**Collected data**
****************************************

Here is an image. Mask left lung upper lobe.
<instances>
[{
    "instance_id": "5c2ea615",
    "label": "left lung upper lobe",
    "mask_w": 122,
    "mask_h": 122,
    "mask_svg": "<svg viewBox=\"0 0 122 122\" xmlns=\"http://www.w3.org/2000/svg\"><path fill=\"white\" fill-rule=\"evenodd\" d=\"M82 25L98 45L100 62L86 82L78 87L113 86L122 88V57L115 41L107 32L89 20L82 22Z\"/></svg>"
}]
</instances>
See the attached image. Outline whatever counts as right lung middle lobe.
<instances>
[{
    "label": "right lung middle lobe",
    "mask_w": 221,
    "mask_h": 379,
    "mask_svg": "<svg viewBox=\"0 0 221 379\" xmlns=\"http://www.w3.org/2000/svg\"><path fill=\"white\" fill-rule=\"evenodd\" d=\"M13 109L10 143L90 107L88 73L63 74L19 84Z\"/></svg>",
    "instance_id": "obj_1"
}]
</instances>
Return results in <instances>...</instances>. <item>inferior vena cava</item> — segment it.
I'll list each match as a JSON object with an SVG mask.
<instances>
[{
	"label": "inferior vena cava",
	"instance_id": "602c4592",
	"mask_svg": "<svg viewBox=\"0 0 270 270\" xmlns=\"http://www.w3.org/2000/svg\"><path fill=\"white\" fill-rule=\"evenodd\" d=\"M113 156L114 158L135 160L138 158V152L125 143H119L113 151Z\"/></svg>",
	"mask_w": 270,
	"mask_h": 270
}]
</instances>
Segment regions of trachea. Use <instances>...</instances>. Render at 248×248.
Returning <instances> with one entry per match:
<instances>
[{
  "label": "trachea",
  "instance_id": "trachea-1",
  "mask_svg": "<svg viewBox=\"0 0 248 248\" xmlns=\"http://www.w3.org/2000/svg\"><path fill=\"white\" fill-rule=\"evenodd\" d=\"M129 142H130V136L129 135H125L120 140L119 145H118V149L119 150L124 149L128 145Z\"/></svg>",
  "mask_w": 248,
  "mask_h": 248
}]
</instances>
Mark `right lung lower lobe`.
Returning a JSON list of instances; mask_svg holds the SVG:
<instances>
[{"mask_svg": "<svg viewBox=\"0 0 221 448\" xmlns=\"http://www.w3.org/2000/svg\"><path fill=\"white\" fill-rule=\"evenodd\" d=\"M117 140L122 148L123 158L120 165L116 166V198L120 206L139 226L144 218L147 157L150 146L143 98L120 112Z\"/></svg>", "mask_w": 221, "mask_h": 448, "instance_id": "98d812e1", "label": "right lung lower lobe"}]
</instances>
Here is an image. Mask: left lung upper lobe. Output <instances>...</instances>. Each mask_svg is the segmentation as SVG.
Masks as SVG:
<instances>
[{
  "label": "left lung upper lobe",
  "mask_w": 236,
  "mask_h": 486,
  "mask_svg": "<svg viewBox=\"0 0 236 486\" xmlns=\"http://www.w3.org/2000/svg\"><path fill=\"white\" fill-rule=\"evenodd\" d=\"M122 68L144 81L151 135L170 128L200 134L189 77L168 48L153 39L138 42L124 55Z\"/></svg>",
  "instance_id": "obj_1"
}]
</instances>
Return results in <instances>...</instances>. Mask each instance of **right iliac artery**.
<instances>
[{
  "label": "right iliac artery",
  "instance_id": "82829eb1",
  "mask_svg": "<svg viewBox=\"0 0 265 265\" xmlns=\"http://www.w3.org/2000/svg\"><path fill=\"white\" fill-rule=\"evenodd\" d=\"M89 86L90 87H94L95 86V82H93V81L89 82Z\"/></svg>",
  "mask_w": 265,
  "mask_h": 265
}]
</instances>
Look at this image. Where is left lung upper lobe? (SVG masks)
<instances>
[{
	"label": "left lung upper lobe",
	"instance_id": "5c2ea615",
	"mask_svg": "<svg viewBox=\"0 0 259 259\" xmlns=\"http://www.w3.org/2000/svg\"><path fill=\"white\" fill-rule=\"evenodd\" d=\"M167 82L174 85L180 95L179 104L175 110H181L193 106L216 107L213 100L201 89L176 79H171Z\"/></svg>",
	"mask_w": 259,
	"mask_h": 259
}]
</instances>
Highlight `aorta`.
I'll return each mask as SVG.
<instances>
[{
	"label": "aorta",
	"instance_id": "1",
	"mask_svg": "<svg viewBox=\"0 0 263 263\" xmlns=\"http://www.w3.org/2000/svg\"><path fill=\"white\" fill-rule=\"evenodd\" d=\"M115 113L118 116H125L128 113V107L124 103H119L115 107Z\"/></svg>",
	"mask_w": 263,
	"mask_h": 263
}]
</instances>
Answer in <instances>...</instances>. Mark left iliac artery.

****************************************

**Written request**
Report every line of the listing that contains the string "upper", copying each line in full.

**Solved exercise**
Here is an image. Mask left lung upper lobe.
    "label": "left lung upper lobe",
Here is an image. Mask: left lung upper lobe. Output <instances>...</instances>. Each mask_svg is the segmentation as SVG.
  "label": "left lung upper lobe",
Look at this image. Where is left lung upper lobe? (SVG masks)
	"label": "left lung upper lobe",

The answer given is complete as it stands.